(EXERCISE OBJECTIVE):
Look through the items below for the word "Reading". Copy out in full every line that contains it.

(DATA FOR THIS TASK):
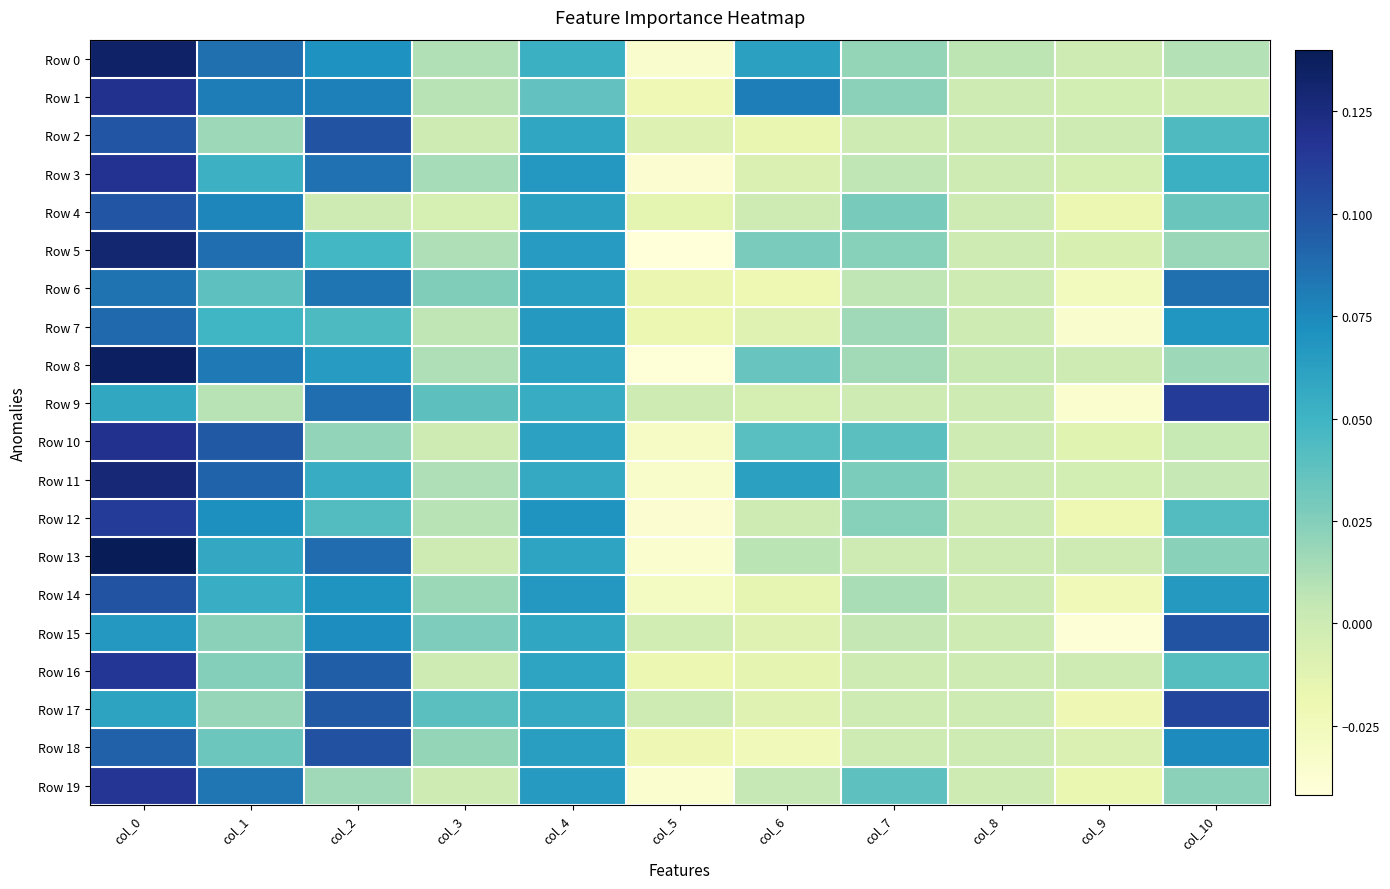

Reading right to left, what are all the values shown in this chart?

Row 0: col_10=0.0	col_9=0.0	col_8=0.0	col_7=0.0	col_6=0.1	col_5=-0.0	col_4=0.1	col_3=0.0	col_2=0.1	col_1=0.1	col_0=0.1
Row 1: col_10=-0.0	col_9=-0.0	col_8=0.0	col_7=0.0	col_6=0.1	col_5=-0.0	col_4=0.0	col_3=0.0	col_2=0.1	col_1=0.1	col_0=0.1
Row 2: col_10=0.0	col_9=0.0	col_8=0.0	col_7=0.0	col_6=-0.0	col_5=-0.0	col_4=0.1	col_3=0.0	col_2=0.1	col_1=0.0	col_0=0.1
Row 3: col_10=0.1	col_9=-0.0	col_8=0.0	col_7=0.0	col_6=-0.0	col_5=-0.0	col_4=0.1	col_3=0.0	col_2=0.1	col_1=0.1	col_0=0.1
Row 4: col_10=0.0	col_9=-0.0	col_8=0.0	col_7=0.0	col_6=0.0	col_5=-0.0	col_4=0.1	col_3=-0.0	col_2=0.0	col_1=0.1	col_0=0.1
Row 5: col_10=0.0	col_9=-0.0	col_8=0.0	col_7=0.0	col_6=0.0	col_5=-0.0	col_4=0.1	col_3=0.0	col_2=0.0	col_1=0.1	col_0=0.1
Row 6: col_10=0.1	col_9=-0.0	col_8=0.0	col_7=0.0	col_6=-0.0	col_5=-0.0	col_4=0.1	col_3=0.0	col_2=0.1	col_1=0.0	col_0=0.1
Row 7: col_10=0.1	col_9=-0.0	col_8=0.0	col_7=0.0	col_6=-0.0	col_5=-0.0	col_4=0.1	col_3=0.0	col_2=0.0	col_1=0.0	col_0=0.1
Row 8: col_10=0.0	col_9=0.0	col_8=0.0	col_7=0.0	col_6=0.0	col_5=-0.0	col_4=0.1	col_3=0.0	col_2=0.1	col_1=0.1	col_0=0.1
Row 9: col_10=0.1	col_9=-0.0	col_8=0.0	col_7=0.0	col_6=-0.0	col_5=0.0	col_4=0.1	col_3=0.0	col_2=0.1	col_1=0.0	col_0=0.1
Row 10: col_10=0.0	col_9=-0.0	col_8=0.0	col_7=0.0	col_6=0.0	col_5=-0.0	col_4=0.1	col_3=0.0	col_2=0.0	col_1=0.1	col_0=0.1
Row 11: col_10=0.0	col_9=-0.0	col_8=0.0	col_7=0.0	col_6=0.1	col_5=-0.0	col_4=0.1	col_3=0.0	col_2=0.1	col_1=0.1	col_0=0.1
Row 12: col_10=0.0	col_9=-0.0	col_8=0.0	col_7=0.0	col_6=0.0	col_5=-0.0	col_4=0.1	col_3=0.0	col_2=0.0	col_1=0.1	col_0=0.1
Row 13: col_10=0.0	col_9=0.0	col_8=0.0	col_7=0.0	col_6=0.0	col_5=-0.0	col_4=0.1	col_3=0.0	col_2=0.1	col_1=0.1	col_0=0.1
Row 14: col_10=0.1	col_9=-0.0	col_8=0.0	col_7=0.0	col_6=-0.0	col_5=-0.0	col_4=0.1	col_3=0.0	col_2=0.1	col_1=0.1	col_0=0.1
Row 15: col_10=0.1	col_9=-0.0	col_8=0.0	col_7=0.0	col_6=-0.0	col_5=-0.0	col_4=0.1	col_3=0.0	col_2=0.1	col_1=0.0	col_0=0.1
Row 16: col_10=0.0	col_9=0.0	col_8=0.0	col_7=0.0	col_6=-0.0	col_5=-0.0	col_4=0.1	col_3=0.0	col_2=0.1	col_1=0.0	col_0=0.1
Row 17: col_10=0.1	col_9=-0.0	col_8=0.0	col_7=0.0	col_6=-0.0	col_5=0.0	col_4=0.1	col_3=0.0	col_2=0.1	col_1=0.0	col_0=0.1
Row 18: col_10=0.1	col_9=-0.0	col_8=0.0	col_7=0.0	col_6=-0.0	col_5=-0.0	col_4=0.1	col_3=0.0	col_2=0.1	col_1=0.0	col_0=0.1
Row 19: col_10=0.0	col_9=-0.0	col_8=0.0	col_7=0.0	col_6=0.0	col_5=-0.0	col_4=0.1	col_3=0.0	col_2=0.0	col_1=0.1	col_0=0.1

(WRITTEN REPLY):
Reading right to left, what are all the values shown in this chart?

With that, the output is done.